EMERYVILLE, Calif., Feb. 13, 2019 (GLOBE NEWSWIRE) -- XOMA Corporation (NASDAQ: XOMA) announced today it has received a $5.5 million payment from Rezolute, Inc., related to the Companies’ 2017 license agreement, as most recently amended on January 7, 2019.

“Our business model is fundamentally designed to generate significant long-term royalty-based revenue as the underlying assets are commercialized. Moreover, many of our license agreements include the potential for XOMA to receive significant milestone payments as the licensed assets progress. The receipt of this milestone payment is a good example of XOMA further strengthening its balance sheet with additional non-dilutive capital. This capital can be deployed to further expand our portfolio of assets from which we have the potential to earn future milestone payments and royalties,” commented Jim Neal, Chief Executive Officer at XOMA.

In 2017, Rezolute, Inc., formerly known as AntriaBio, Inc., acquired an exclusive global license to develop and commercialize XOMA 358 (now RZ358) for all indications. Under the January 2019 amendment, Rezolute agreed to pay XOMA an additional $8.5 million in a series of quarterly payments beginning later this year.

About XOMA CorporationXOMA has built a significant portfolio of products that are licensed to and being developed by other biotechnology and pharmaceutical companies. The Company’s portfolio of partner-funded programs spans multiple stages of the drug development process and across various therapeutic areas. Many of these licenses are the result of XOMA’s pioneering efforts in the discovery and development of antibody therapeutics. The Company’s royalty-aggregator business model includes acquiring additional licenses to partner-funded programs. For more information, visit www.xoma.com.
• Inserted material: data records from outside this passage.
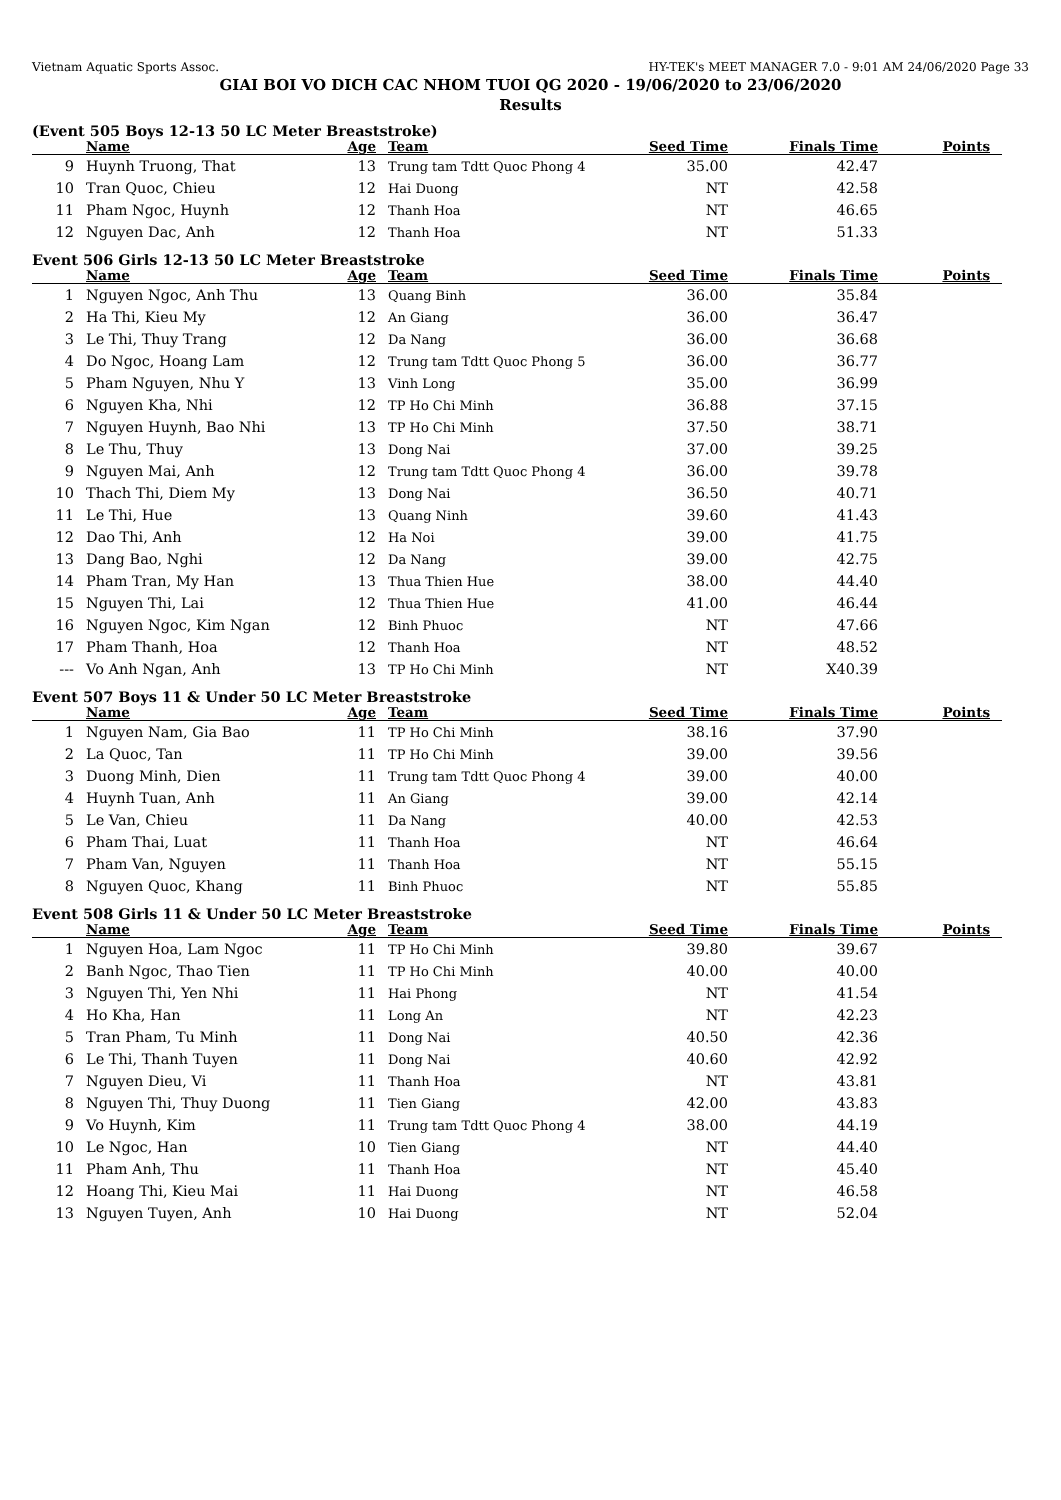Vietnam Aquatic Sports Assoc. HY-TEK's MEET MANAGER 7.0 - 9:01 AM 24/06/2020 Page 33
GIAI BOI VO DICH CAC NHOM TUOI QG 2020 - 19/06/2020 to 23/06/2020
Results
(Event 505 Boys 12-13 50 LC Meter Breaststroke)
| | Name | Age | Team | Seed Time | Finals Time | Points |
| --- | --- | --- | --- | --- | --- | --- |
| 9 | Huynh Truong, That | 13 | Trung tam Tdtt Quoc Phong 4 | 35.00 | 42.47 | |
| 10 | Tran Quoc, Chieu | 12 | Hai Duong | NT | 42.58 | |
| 11 | Pham Ngoc, Huynh | 12 | Thanh Hoa | NT | 46.65 | |
| 12 | Nguyen Dac, Anh | 12 | Thanh Hoa | NT | 51.33 | |
Event 506 Girls 12-13 50 LC Meter Breaststroke
| | Name | Age | Team | Seed Time | Finals Time | Points |
| --- | --- | --- | --- | --- | --- | --- |
| 1 | Nguyen Ngoc, Anh Thu | 13 | Quang Binh | 36.00 | 35.84 | |
| 2 | Ha Thi, Kieu My | 12 | An Giang | 36.00 | 36.47 | |
| 3 | Le Thi, Thuy Trang | 12 | Da Nang | 36.00 | 36.68 | |
| 4 | Do Ngoc, Hoang Lam | 12 | Trung tam Tdtt Quoc Phong 5 | 36.00 | 36.77 | |
| 5 | Pham Nguyen, Nhu Y | 13 | Vinh Long | 35.00 | 36.99 | |
| 6 | Nguyen Kha, Nhi | 12 | TP Ho Chi Minh | 36.88 | 37.15 | |
| 7 | Nguyen Huynh, Bao Nhi | 13 | TP Ho Chi Minh | 37.50 | 38.71 | |
| 8 | Le Thu, Thuy | 13 | Dong Nai | 37.00 | 39.25 | |
| 9 | Nguyen Mai, Anh | 12 | Trung tam Tdtt Quoc Phong 4 | 36.00 | 39.78 | |
| 10 | Thach Thi, Diem My | 13 | Dong Nai | 36.50 | 40.71 | |
| 11 | Le Thi, Hue | 13 | Quang Ninh | 39.60 | 41.43 | |
| 12 | Dao Thi, Anh | 12 | Ha Noi | 39.00 | 41.75 | |
| 13 | Dang Bao, Nghi | 12 | Da Nang | 39.00 | 42.75 | |
| 14 | Pham Tran, My Han | 13 | Thua Thien Hue | 38.00 | 44.40 | |
| 15 | Nguyen Thi, Lai | 12 | Thua Thien Hue | 41.00 | 46.44 | |
| 16 | Nguyen Ngoc, Kim Ngan | 12 | Binh Phuoc | NT | 47.66 | |
| 17 | Pham Thanh, Hoa | 12 | Thanh Hoa | NT | 48.52 | |
| --- | Vo Anh Ngan, Anh | 13 | TP Ho Chi Minh | NT | X40.39 | |
Event 507 Boys 11 & Under 50 LC Meter Breaststroke
| | Name | Age | Team | Seed Time | Finals Time | Points |
| --- | --- | --- | --- | --- | --- | --- |
| 1 | Nguyen Nam, Gia Bao | 11 | TP Ho Chi Minh | 38.16 | 37.90 | |
| 2 | La Quoc, Tan | 11 | TP Ho Chi Minh | 39.00 | 39.56 | |
| 3 | Duong Minh, Dien | 11 | Trung tam Tdtt Quoc Phong 4 | 39.00 | 40.00 | |
| 4 | Huynh Tuan, Anh | 11 | An Giang | 39.00 | 42.14 | |
| 5 | Le Van, Chieu | 11 | Da Nang | 40.00 | 42.53 | |
| 6 | Pham Thai, Luat | 11 | Thanh Hoa | NT | 46.64 | |
| 7 | Pham Van, Nguyen | 11 | Thanh Hoa | NT | 55.15 | |
| 8 | Nguyen Quoc, Khang | 11 | Binh Phuoc | NT | 55.85 | |
Event 508 Girls 11 & Under 50 LC Meter Breaststroke
| | Name | Age | Team | Seed Time | Finals Time | Points |
| --- | --- | --- | --- | --- | --- | --- |
| 1 | Nguyen Hoa, Lam Ngoc | 11 | TP Ho Chi Minh | 39.80 | 39.67 | |
| 2 | Banh Ngoc, Thao Tien | 11 | TP Ho Chi Minh | 40.00 | 40.00 | |
| 3 | Nguyen Thi, Yen Nhi | 11 | Hai Phong | NT | 41.54 | |
| 4 | Ho Kha, Han | 11 | Long An | NT | 42.23 | |
| 5 | Tran Pham, Tu Minh | 11 | Dong Nai | 40.50 | 42.36 | |
| 6 | Le Thi, Thanh Tuyen | 11 | Dong Nai | 40.60 | 42.92 | |
| 7 | Nguyen Dieu, Vi | 11 | Thanh Hoa | NT | 43.81 | |
| 8 | Nguyen Thi, Thuy Duong | 11 | Tien Giang | 42.00 | 43.83 | |
| 9 | Vo Huynh, Kim | 11 | Trung tam Tdtt Quoc Phong 4 | 38.00 | 44.19 | |
| 10 | Le Ngoc, Han | 10 | Tien Giang | NT | 44.40 | |
| 11 | Pham Anh, Thu | 11 | Thanh Hoa | NT | 45.40 | |
| 12 | Hoang Thi, Kieu Mai | 11 | Hai Duong | NT | 46.58 | |
| 13 | Nguyen Tuyen, Anh | 10 | Hai Duong | NT | 52.04 | |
Forward-Looking StatementsCertain statements contained in this press release are forward-looking statements within the meaning of Section 27A of the Securities Act of 1933 and Section 21E of the Securities Exchange Act of 1934, including statements regarding the potential of XOMA’s portfolio of royalty licenses to partnered programs and licensed technologies to generate milestone and royalty proceeds over time and create potential cash flow. These statements are based on assumptions that may not prove accurate, and actual results could differ materially from those anticipated due to certain risks inherent in the biotechnology industry, product candidates subject to out-license agreements are still being developed, and our licensees may require substantial funds to continue development which may not be available; we do not know whether there will be, or will continue to be, a viable market for the products in which we have an ownership or royalty interest; we may not be successful in entering into out-license agreements for our product candidates; if our therapeutic product candidates do not receive regulatory approval, our third-party licensees will not be able to market them. Other potential risks to XOMA meeting these expectations are described in more detail in XOMA’s most recent annual report on Form 10-K, in subsequent quarterly reports on Form 10-Q and in other SEC filings. Consider such risks carefully when considering XOMA’s prospects. Any forward-looking statement in this press release represents XOMA’s views only as of the date of this press release and should not be relied upon as representing its views as of any subsequent date. XOMA disclaims any obligation to update any forward-looking statement, except as required by applicable law.